The lyrics were a journey of their own that took a whole year to get done. For our last album, we worked with a good friend of ours, Hammers. He has always supported us so we wanted to involve him in this release somehow. We know he's an amazing story teller so we sat in lots of brainstorming sessions before deciding to tell a whole story throughout the album, with each track representing a certain event leading to the next. We won't reveal the details of the story though, you need to do that on your own through the lyrics. All I can say is that it revolves around many themes like revenge, insanity, myths, war... etc.
Goatwhore was definitely a big influence when we first started the band and it really shows in our album "Legions Into Black Flames" in terms of music. By the next release we decided to add a little more variety from other genres, making it more atmospheric, a bit of death metal here and there, some thrash, classical, and even gothic at one point. So it's a little difficult to name the influences there, it was just a whole lot of experimentation.
The artwork of "I, Devourer" was done by Killustrations, really amazing artist with a twisted taste, definitely a wonderful opportunity to have worked with him. The artwork of the previous releases were designed by us.
For you personally, what keeps you motivated to do what you do, i.e. creating music and helping musicians around you?
For me, it's just seeing how people react and respond to my music that motivates me. I'm not saying I'm an amazing musician or composer, but I've been getting positive reviews so far so that lets me know that I'm on the right track. This is also what makes me want to help people because I know that not everyone has the resources or the time to do everything they want to. I was fortunate enough to be able to commit enough of my time to learn how the recording process works, but others don't always have this time. If not me, then who?

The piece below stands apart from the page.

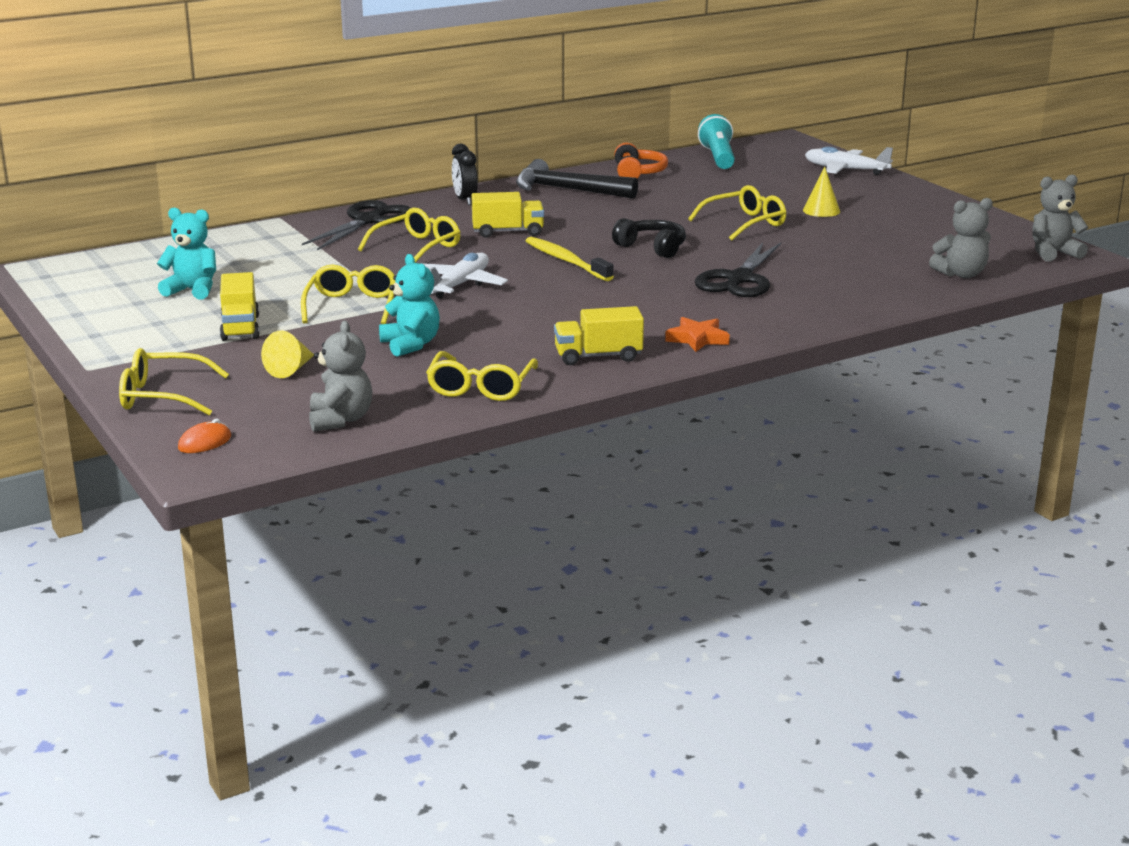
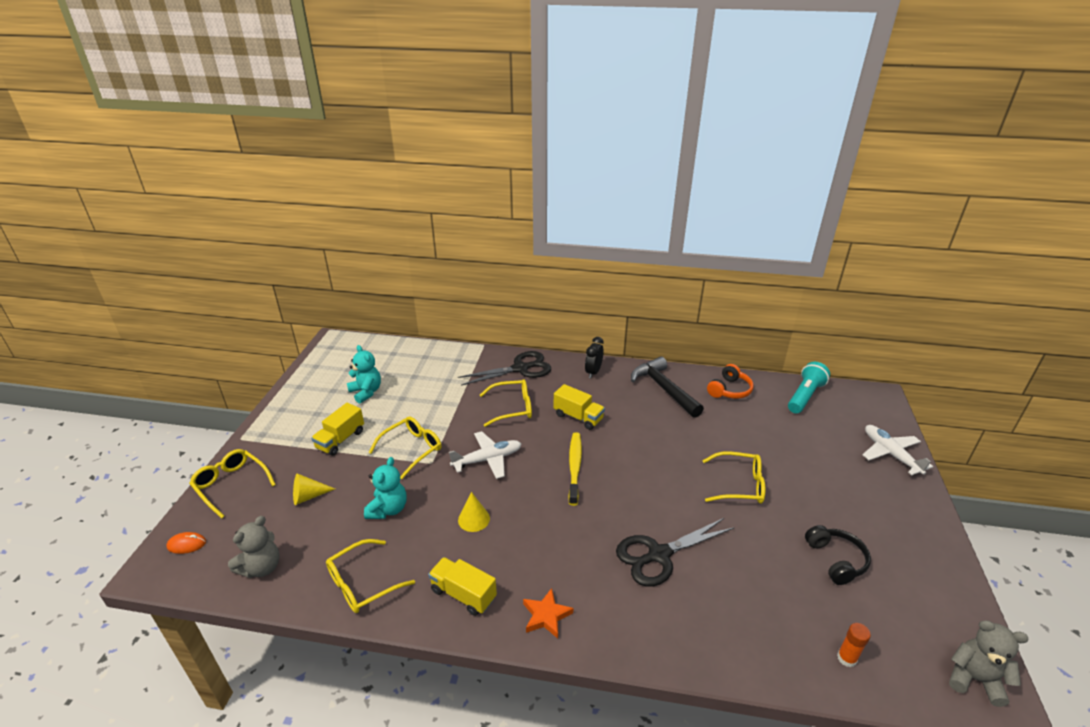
camera: 40 degrees right, 10 degrees up
(652, 248) = (644, 481): black headphones -> black headphones (836, 560)
(821, 211) = (815, 498): yellow cone -> yellow cone (474, 519)
(961, 274) = (846, 658): grey teddy bear -> orange glue stick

Creating music is an almost entirely different story though, I can never trigger it no matter how hard I tried. Sometimes it just hits me and I already have a full vision of a song and sometimes I feel like I struggle for months before writing anything. It's hard to determine what really does it for me, but I try and maintain a certain level of quality in anything I write so I end up not using and forgetting many things I come up with.
Does your interest in music extend to other styles or do you just stick to the extreme genres of metal? Do you have any long term plans for yourself in music? Is there are particular goal that you want to achieve before you are able to "retire" with satisfaction? How does Smoldering In Forgotten fit into those plans?

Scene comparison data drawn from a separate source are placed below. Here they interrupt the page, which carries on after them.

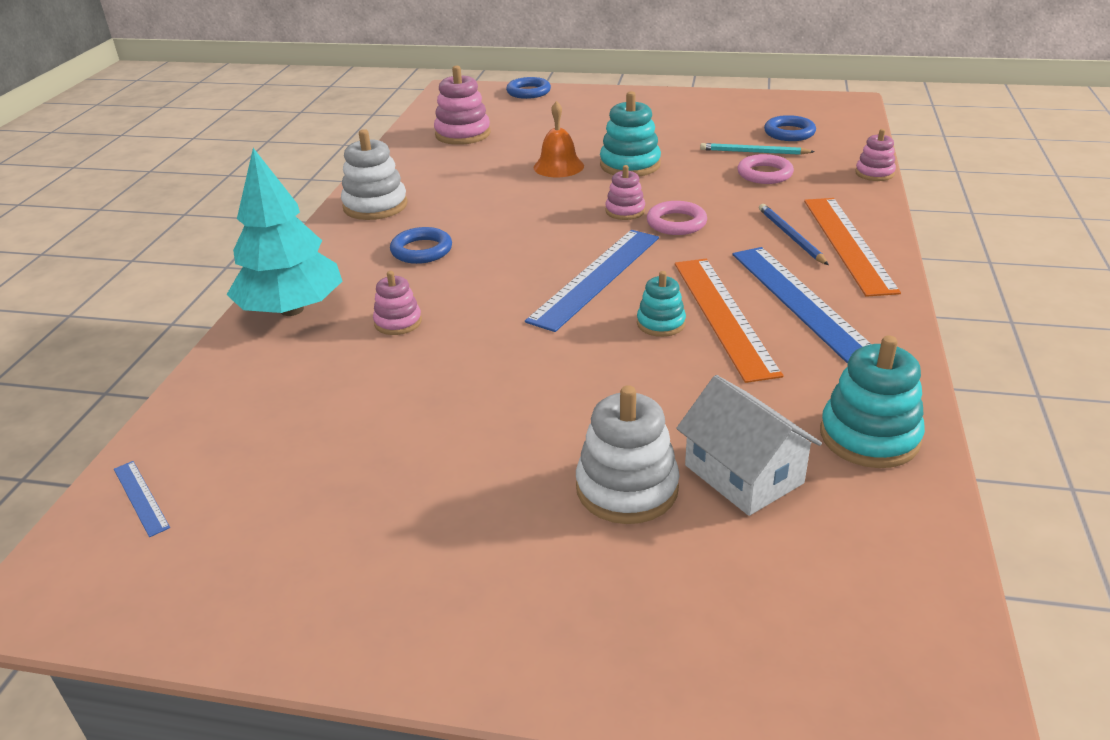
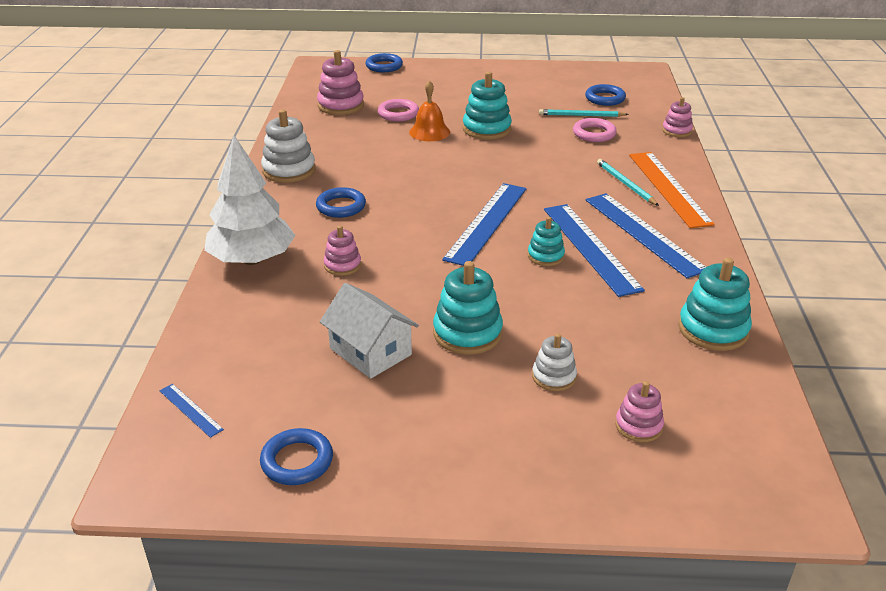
camera: 10 degrees left, 0 degrees up
(245, 580) = (297, 461): none -> blue ring
(292, 310) = (252, 259): turquoise tree -> white tree
(528, 419) = (467, 333): none -> turquoise stacking toy
(625, 211) = (493, 168): pink stacking toy -> pink stacking toy (638, 426)
(627, 488) = (554, 377): white stacking toy -> white stacking toy, size x0.60
(676, 223) = (536, 176): pink ring -> pink ring (398, 114)
(724, 315) = (591, 248): orange ruler -> blue ruler
(744, 474) = (633, 361): white house -> white house (370, 351)
(790, 236) = (625, 184): blue pencil -> turquoise pencil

We occasionally write stuff besides metal, it's usually more geared towards classical I suppose, an example of this was the ending of "Spiritus Nes Sancti," that ending inspired the rest of the song. I personally try to explore other music styles as well, as evident in the band Scarlet Tear. Give it a listen and I hope you enjoy it.
My only goal is to go wherever my music takes me. Right now I'm planning on studying music at a well established college, but other than that, I guess we just want to leave our mark in Bahrain's metal music history.

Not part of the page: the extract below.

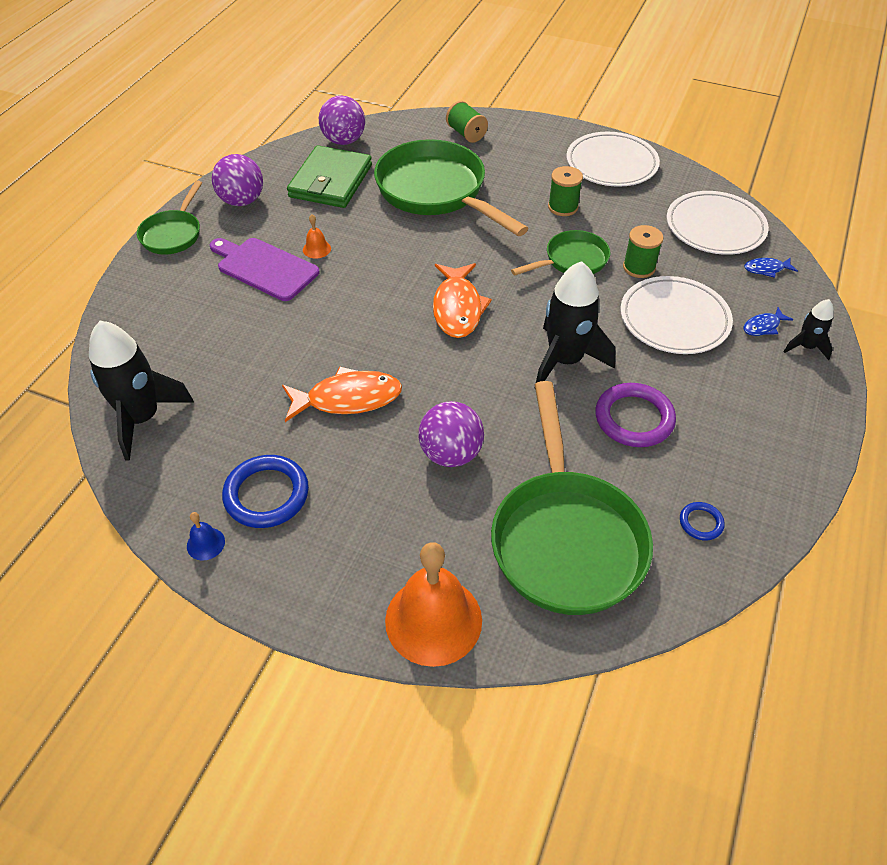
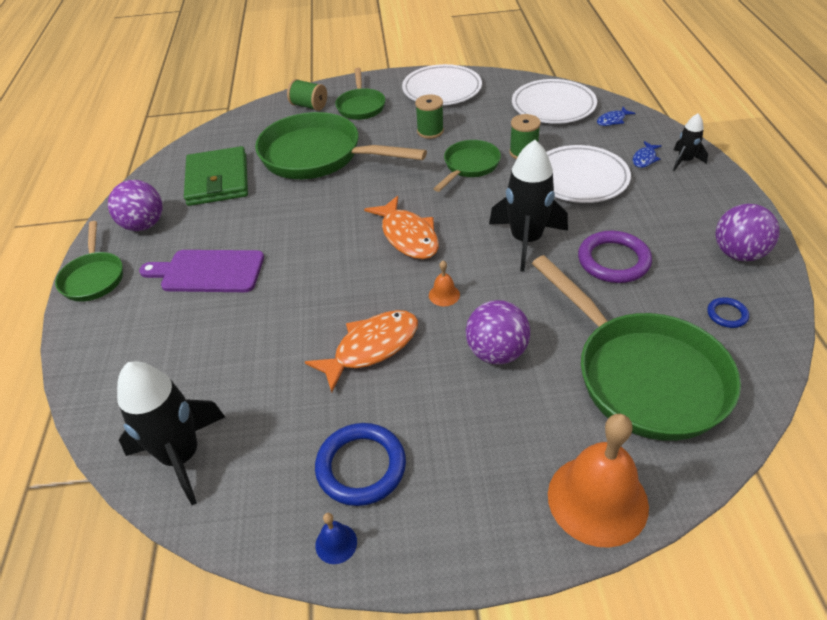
camera: 25 degrees left, 5 degrees down
(316, 249) = (246, 237): orange bell -> orange bell (444, 295)
(344, 141) = (205, 145): purple ball -> purple ball (738, 254)
(515, 153) = (361, 106): none -> green pan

Seems like you've left a pretty nice mark so far. I would like to thank you for doing this interview with me, it's been a great pleasure and I learned quite a bit about the music scene there. As a closing remark, please describe four our readers one of the greatest hurdles that you've had and how you've overcome it while transversing your still evolving path as a metal musician in Bahrain.
All I can say is to stay true to yourself and you'll find your own way to get your message across. All our biggest challenges would have been easily avoided if we decided to take an easier way out, but on the other hand, it's these challenges that make it all worthwhile in the end.
I also want to thank you for giving me the pleasure of being in this interview. It's certainly a first time for me to take part in a 2 week interview.